Enterprise marketplaces are proving to be an essential priority for retailers and brands looking to capitalize on expansive growth in consumer e-commerce. According to new research, in 2020, online marketplaces represented 62% of all online sales, totaling $2.68 trillion globally. Perhaps even more significantly, they grew at twice the rate of overall e-commerce during a period of both growth and unpredictability for the retail industry. The marketplace business case has been proven many times over, demonstrating that those who adopt the enterprise marketplace model enjoy increased agility, sustainable growth and resilience in unpredictable markets. However, for many businesses that have yet to adopt a marketplace, this strategic direction may represent a leap of faith — transitioning into an ecosystem approach that brings high-quality third-party sellers under their umbrella while maintaining a singular identity.
What can companies do to ensure that their enterprise marketplace succeeds? Before major retailers begin growing their businesses with marketplaces, they need to commit to an approach that sets them up for success across the organization. This article is the first in a three-part series examining best practices and making key recommendations for businesses large and small that want to take advantage of this transformational retail technology. In this article, I’ll focus on planning and preparation. The second will cover operations, and the third will examine best practices for change management.
Vision And Planning
Companies that operate successful enterprise marketplaces often describe their journeys as a form of digital transformation. Therefore, peers should view marketplaces as more than just a new technology tool, but also a change in overall business strategy and mindset.
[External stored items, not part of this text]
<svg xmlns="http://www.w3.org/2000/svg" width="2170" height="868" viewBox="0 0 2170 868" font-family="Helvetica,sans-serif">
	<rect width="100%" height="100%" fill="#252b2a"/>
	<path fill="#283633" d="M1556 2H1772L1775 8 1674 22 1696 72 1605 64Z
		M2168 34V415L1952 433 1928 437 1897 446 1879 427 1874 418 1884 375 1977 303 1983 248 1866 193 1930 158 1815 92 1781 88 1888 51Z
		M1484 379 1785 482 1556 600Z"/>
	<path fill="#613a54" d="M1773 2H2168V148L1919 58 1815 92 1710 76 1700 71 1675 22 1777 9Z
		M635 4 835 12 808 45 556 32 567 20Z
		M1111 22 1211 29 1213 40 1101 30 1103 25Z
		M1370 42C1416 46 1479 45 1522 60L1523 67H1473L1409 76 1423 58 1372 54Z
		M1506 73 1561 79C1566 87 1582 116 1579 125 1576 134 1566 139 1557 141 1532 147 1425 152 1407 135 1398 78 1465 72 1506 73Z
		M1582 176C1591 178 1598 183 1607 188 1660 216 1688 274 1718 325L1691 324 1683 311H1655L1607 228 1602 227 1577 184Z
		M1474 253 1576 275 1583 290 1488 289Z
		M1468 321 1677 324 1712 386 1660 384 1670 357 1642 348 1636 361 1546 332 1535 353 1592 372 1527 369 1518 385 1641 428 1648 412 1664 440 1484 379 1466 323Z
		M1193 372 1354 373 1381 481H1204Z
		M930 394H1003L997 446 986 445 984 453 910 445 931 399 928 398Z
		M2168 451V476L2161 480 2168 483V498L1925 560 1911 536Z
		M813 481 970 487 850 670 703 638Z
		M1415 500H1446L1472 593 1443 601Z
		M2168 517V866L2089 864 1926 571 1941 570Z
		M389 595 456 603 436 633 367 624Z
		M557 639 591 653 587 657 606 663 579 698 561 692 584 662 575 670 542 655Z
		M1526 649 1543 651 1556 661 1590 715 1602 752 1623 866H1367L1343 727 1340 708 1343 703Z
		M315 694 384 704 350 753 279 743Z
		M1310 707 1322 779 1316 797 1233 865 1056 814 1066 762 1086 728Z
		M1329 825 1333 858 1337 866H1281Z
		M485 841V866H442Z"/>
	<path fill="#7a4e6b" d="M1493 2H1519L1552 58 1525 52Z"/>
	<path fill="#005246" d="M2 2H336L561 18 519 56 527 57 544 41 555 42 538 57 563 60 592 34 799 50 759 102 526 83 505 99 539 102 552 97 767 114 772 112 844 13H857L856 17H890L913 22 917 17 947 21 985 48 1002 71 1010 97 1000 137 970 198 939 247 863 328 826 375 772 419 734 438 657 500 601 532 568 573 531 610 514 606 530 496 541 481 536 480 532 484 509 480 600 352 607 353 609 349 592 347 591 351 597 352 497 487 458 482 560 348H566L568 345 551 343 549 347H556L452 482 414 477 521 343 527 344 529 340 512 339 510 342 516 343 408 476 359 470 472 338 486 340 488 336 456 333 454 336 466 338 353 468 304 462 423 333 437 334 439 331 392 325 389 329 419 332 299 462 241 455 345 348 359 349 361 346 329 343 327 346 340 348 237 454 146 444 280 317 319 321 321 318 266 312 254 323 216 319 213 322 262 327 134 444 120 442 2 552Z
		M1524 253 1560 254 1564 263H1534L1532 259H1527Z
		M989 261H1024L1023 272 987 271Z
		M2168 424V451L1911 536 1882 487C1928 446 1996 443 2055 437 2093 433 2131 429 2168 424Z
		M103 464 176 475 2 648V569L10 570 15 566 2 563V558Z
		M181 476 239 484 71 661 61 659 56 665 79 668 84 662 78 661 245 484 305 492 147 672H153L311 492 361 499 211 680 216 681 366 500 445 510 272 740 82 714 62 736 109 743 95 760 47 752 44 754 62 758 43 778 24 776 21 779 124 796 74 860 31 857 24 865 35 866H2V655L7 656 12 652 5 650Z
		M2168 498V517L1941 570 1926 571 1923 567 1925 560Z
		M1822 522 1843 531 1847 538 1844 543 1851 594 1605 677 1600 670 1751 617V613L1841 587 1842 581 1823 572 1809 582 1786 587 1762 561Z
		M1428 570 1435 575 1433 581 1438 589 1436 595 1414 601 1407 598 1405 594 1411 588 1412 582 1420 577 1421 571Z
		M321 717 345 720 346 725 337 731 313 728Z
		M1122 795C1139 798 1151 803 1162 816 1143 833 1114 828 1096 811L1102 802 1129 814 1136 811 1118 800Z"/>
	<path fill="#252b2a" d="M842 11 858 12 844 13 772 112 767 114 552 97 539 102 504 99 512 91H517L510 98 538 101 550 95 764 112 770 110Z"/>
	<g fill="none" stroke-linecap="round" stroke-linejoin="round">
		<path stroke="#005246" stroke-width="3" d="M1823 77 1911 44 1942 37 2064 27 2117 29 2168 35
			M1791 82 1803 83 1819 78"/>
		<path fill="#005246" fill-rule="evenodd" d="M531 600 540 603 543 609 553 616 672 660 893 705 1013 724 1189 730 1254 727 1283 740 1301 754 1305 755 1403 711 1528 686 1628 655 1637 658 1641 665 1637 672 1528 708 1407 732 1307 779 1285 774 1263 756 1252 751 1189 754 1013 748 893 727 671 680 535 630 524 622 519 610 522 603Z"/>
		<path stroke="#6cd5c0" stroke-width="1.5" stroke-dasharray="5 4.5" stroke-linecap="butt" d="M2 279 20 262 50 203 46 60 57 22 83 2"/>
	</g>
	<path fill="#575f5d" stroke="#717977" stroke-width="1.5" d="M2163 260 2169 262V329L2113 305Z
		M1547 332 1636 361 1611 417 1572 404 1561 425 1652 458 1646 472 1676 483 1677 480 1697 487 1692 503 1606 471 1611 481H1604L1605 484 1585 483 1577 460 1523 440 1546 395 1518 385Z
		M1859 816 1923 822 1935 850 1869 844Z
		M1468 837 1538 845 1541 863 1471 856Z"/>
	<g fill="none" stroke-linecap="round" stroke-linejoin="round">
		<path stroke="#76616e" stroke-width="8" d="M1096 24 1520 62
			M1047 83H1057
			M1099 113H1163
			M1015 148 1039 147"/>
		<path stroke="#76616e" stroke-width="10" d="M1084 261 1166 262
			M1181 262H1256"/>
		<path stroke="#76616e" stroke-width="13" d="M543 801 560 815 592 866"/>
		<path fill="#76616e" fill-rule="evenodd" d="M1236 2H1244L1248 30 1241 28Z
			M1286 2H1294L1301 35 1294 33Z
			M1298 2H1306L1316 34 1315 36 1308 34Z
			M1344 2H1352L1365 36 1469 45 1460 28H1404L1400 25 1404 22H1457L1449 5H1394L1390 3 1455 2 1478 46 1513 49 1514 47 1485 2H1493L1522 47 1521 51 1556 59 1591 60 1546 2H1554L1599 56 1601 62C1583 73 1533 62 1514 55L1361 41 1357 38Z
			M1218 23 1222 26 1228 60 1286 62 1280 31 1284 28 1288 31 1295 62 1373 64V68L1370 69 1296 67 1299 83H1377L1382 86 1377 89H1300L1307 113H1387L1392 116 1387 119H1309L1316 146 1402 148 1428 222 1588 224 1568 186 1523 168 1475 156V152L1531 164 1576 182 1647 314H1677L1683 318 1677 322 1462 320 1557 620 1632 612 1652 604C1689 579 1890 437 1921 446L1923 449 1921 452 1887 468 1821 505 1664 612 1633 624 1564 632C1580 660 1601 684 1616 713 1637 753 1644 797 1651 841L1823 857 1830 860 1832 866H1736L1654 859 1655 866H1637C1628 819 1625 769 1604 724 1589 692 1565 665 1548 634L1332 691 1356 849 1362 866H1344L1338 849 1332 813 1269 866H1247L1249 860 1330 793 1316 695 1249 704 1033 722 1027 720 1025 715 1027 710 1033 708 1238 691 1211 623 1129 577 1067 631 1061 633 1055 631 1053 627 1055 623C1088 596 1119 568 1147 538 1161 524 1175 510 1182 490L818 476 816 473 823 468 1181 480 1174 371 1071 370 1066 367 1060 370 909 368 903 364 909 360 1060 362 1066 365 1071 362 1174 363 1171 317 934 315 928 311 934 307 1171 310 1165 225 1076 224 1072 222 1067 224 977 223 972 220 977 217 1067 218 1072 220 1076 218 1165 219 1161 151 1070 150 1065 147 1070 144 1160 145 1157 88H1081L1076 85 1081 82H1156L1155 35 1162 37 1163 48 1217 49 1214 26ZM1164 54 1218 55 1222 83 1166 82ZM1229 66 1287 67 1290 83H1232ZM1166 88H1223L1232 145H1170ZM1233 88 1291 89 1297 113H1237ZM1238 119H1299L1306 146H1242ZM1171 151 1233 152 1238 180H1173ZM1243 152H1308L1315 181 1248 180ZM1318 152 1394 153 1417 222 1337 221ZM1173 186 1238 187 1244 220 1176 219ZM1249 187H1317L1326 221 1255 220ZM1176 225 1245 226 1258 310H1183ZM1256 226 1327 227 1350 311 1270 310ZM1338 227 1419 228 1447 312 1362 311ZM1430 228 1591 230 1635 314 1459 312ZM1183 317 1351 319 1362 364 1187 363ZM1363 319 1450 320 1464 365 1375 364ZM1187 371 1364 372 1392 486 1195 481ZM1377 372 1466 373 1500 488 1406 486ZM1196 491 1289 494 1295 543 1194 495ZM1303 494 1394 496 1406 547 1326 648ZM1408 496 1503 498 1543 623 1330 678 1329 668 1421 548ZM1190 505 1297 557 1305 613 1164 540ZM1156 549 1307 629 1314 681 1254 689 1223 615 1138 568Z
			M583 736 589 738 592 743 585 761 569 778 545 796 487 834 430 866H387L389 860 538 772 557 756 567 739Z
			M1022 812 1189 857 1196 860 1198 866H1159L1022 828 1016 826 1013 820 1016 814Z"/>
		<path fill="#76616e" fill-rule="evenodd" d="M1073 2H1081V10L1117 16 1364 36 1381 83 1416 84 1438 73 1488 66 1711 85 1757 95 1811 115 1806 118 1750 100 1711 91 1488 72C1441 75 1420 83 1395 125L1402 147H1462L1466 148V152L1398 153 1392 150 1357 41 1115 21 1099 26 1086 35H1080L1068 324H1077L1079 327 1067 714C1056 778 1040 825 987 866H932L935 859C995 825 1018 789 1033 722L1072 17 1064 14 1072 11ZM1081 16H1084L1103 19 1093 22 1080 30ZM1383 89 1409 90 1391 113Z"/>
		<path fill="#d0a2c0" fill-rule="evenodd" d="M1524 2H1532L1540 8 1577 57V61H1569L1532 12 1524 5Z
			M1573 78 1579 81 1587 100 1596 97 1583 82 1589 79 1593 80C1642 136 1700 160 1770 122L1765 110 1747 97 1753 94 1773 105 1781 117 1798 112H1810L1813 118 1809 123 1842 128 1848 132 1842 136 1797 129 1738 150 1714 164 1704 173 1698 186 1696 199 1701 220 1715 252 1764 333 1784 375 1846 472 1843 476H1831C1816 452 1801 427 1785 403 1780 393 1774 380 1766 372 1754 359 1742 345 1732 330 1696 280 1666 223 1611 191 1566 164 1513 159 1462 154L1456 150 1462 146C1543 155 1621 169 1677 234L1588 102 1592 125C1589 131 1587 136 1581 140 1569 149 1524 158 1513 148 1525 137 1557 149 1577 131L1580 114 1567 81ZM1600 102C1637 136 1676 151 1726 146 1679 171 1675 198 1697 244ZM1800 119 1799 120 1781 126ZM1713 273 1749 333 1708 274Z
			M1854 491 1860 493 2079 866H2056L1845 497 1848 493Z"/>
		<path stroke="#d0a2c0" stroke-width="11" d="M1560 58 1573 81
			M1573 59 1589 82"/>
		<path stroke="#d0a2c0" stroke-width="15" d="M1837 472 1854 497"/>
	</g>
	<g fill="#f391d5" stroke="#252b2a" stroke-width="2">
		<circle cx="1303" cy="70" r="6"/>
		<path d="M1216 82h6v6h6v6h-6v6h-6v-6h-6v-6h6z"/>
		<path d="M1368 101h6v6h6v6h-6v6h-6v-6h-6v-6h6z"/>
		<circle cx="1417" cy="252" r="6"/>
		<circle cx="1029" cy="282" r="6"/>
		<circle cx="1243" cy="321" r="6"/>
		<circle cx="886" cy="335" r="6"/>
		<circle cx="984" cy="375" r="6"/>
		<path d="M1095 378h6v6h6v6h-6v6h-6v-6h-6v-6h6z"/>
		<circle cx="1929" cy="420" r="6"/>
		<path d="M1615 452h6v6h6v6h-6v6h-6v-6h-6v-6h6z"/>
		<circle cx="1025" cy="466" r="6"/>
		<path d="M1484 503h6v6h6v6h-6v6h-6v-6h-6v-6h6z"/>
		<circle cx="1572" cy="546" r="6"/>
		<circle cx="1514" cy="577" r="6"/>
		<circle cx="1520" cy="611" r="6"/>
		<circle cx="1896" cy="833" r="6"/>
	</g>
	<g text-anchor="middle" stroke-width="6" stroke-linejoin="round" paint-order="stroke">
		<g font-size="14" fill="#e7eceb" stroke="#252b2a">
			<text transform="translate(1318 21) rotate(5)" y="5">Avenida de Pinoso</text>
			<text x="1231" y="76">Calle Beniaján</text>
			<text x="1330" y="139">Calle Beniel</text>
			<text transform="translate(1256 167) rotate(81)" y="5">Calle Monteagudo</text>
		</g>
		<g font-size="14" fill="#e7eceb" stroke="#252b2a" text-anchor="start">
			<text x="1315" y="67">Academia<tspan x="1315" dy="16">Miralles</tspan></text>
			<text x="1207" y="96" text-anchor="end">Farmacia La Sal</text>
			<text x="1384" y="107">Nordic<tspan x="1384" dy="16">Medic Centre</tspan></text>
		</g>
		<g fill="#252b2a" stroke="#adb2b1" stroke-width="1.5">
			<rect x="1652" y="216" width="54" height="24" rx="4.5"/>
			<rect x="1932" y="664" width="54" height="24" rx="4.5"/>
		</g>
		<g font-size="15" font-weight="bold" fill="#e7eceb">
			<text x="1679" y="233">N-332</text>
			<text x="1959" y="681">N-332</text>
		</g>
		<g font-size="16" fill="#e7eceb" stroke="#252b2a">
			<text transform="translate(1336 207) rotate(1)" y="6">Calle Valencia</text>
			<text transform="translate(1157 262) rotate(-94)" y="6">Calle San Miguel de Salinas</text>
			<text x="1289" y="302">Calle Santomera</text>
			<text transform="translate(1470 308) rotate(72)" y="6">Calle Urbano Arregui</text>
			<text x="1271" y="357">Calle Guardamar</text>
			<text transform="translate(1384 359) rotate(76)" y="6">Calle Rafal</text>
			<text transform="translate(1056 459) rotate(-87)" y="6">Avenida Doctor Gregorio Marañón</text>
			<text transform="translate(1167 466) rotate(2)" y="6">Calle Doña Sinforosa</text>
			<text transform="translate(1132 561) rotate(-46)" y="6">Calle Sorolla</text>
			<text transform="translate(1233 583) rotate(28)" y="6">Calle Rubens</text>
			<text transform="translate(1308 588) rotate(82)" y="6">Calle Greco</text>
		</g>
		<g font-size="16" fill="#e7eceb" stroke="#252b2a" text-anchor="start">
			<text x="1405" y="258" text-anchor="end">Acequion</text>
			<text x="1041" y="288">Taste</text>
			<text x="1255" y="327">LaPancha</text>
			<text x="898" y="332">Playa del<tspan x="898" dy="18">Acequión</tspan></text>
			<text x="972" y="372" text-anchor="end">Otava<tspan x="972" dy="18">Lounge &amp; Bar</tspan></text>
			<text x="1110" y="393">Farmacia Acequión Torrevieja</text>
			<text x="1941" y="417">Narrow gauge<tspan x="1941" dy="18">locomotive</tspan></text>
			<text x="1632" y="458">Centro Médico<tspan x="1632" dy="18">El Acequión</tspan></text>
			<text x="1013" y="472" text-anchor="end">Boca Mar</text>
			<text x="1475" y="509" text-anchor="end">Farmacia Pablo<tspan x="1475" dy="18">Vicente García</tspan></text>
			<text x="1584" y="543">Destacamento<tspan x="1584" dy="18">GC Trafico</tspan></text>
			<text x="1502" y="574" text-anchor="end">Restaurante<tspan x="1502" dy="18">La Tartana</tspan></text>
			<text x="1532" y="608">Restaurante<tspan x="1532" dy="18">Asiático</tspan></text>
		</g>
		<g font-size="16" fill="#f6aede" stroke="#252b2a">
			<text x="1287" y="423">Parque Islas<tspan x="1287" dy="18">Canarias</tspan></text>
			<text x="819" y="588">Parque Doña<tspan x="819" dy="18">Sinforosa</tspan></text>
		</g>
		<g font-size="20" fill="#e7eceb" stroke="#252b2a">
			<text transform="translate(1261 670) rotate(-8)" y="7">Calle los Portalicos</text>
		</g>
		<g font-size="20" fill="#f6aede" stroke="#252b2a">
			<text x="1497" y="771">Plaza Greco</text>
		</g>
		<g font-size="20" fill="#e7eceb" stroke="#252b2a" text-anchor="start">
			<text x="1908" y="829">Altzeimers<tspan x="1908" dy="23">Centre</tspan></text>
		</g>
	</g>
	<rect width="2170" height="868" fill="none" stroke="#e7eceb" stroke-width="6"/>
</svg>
For a marketplace to work, everyone across the organization should treat the marketplace as a business-wide priority with executive sponsorship, employee buy-in and a well-considered strategy.
Here are four actionable tips for designing your marketplace implementation strategy:
1. Secure commitment across the company. Businesses shouldn’t treat an enterprise marketplace as an experiment or a siloed IT project. The only way for the marketplace to succeed is for it to be embraced organization-wide, with no discussion of pilot projects or limited deployments. Most marketplaces that fail restrict the model to a specific category, preventing future stakeholders from offering their input at the start and posing a barrier to company-wide buy-in.
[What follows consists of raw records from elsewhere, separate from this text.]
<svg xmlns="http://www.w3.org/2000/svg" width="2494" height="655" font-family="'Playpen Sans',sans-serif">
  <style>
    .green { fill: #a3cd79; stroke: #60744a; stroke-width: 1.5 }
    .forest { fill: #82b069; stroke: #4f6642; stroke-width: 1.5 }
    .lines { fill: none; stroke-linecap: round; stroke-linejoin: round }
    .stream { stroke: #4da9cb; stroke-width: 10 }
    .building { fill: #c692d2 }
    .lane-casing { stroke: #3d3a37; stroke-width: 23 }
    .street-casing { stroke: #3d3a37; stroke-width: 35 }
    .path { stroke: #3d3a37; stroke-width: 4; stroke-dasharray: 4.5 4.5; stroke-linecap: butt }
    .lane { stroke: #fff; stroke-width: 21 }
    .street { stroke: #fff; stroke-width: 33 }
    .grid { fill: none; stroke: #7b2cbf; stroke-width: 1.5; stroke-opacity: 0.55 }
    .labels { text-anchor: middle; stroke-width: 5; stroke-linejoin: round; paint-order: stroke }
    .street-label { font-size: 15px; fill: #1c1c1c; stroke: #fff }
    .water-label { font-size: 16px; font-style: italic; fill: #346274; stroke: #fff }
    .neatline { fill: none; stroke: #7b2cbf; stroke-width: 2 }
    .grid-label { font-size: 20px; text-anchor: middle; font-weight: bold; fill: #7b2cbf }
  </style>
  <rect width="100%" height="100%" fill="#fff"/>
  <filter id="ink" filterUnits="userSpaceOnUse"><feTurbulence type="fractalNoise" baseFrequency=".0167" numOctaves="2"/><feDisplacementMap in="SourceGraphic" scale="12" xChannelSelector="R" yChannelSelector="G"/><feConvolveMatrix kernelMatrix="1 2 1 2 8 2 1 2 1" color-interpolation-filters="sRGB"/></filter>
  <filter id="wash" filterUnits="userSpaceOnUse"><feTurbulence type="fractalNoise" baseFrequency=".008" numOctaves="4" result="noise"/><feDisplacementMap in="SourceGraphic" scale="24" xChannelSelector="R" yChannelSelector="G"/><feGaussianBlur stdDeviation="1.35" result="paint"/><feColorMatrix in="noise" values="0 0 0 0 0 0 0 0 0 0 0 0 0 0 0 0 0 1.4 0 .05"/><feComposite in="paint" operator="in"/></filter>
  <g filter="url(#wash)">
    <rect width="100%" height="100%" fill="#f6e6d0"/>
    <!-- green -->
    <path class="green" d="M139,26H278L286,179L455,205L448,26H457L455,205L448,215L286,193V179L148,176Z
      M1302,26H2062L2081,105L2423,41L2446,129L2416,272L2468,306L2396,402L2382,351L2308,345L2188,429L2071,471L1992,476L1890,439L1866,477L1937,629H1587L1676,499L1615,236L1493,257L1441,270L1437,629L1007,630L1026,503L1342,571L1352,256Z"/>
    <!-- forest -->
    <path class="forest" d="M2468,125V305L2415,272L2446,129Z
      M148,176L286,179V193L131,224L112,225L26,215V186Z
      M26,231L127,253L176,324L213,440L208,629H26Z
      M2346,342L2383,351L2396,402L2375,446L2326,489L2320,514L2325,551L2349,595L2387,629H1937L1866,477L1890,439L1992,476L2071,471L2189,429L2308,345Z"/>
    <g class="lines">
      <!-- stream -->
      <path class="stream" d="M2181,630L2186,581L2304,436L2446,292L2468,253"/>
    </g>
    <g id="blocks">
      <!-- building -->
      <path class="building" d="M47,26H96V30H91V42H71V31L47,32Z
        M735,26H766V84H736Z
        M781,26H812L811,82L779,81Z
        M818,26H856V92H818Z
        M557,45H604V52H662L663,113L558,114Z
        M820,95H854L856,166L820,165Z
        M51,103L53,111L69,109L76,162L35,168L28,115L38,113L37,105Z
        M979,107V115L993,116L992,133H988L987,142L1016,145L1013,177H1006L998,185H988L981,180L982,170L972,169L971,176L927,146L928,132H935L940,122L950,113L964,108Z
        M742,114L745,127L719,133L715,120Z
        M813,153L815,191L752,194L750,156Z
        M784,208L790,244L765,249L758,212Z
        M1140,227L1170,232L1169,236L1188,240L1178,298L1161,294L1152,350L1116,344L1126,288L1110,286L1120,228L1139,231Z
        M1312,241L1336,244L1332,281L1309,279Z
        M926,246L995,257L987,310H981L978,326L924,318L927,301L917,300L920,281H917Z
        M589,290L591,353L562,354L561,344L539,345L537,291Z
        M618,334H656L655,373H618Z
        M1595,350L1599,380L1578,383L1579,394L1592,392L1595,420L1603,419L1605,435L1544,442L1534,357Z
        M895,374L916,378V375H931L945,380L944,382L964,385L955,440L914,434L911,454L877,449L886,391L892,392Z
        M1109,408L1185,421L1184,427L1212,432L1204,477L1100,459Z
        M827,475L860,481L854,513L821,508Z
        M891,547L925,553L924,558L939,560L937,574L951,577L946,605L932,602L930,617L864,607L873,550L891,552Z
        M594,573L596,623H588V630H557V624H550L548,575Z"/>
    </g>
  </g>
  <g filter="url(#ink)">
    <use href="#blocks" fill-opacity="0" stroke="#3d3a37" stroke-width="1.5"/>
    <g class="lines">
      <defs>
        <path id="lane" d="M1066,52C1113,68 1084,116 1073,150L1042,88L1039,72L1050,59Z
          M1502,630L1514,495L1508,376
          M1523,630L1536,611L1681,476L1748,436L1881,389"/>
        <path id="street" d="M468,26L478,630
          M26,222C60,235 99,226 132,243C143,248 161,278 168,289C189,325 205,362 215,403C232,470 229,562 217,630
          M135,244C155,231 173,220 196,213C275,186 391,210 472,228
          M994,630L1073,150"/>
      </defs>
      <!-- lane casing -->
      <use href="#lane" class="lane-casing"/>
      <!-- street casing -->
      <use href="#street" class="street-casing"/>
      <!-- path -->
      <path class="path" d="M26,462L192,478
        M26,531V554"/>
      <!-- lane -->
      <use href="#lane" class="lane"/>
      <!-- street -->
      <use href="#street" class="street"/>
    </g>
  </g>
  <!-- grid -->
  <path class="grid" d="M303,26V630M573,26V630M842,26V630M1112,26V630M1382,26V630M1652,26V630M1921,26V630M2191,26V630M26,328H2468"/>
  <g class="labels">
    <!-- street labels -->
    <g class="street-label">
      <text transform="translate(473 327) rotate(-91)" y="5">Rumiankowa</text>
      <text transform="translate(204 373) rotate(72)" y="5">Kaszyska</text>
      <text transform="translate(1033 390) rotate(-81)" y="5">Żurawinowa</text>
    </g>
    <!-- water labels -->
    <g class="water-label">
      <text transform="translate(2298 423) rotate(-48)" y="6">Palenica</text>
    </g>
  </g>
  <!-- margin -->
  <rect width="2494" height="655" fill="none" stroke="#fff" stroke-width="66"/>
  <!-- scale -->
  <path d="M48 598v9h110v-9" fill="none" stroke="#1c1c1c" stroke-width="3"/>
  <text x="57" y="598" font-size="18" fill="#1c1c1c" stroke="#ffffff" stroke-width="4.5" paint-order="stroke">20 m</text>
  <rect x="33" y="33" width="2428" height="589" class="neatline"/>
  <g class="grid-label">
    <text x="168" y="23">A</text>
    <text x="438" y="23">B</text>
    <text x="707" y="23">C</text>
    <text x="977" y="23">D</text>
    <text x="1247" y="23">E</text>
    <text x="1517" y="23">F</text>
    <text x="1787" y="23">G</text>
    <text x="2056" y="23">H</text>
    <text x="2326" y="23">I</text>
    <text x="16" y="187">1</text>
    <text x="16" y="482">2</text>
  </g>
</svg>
2. Embrace the competition. The most common fear among businesses considering the marketplace model is the idea of bringing on competitive products in core categories. While this fear of cannibalization is understandable, the reality is that the increased assortment will drive customer loyalty and boost gross merchandise value (GMV) — both of which deliver key benefits to the marketplace operator. Embracing the competition enables marketplaces to expand in new areas, offering products that customers may have wanted previously but weren’t available from your brand.
3. Use the marketplace to foster agility. Onboarding marketplace sellers allows businesses to explore potential areas for expansion that would otherwise be too cumbersome. When setting up a marketplace, organizations should continue looking for ways to unlock new growth opportunities. The possibilities are endless: Marketplace operators could add services to augment their product assortment, onboard local sellers to expand internationally or use ethical sourcing to promote corporate social responsibility.
4. Build a dream team. Even category leaders shouldn’t have to do it all by themselves. Building an enterprise marketplace enables organizations to work with the best partners in areas like shipping and logistics, procurement and seller aggregation. By partnering with the people and organizations that offer specialized experience and expertise, marketplace operators can rapidly accelerate their business growth. The right partnerships allow businesses to hit the ground running while simultaneously saving money — thereby eliminating the additional cost of building new technology solutions from scratch and avoiding lost revenue from delayed time to market.
The strategic vision for your enterprise marketplace encompasses a series of key business decisions that will ensure the marketplace launches successfully, with a powerful value proposition for a well-defined market. Beyond launch, a clear vision is essential to support the marketplace’s continued growth, ensuring that companies set into motion the virtuous cycle of more products, more sellers and more buyers. When launching a marketplace, it’s best practice to measure twice and cut only once. These best practices will ensure success and allow the company to remain agile in a rapidly changing e-commerce landscape.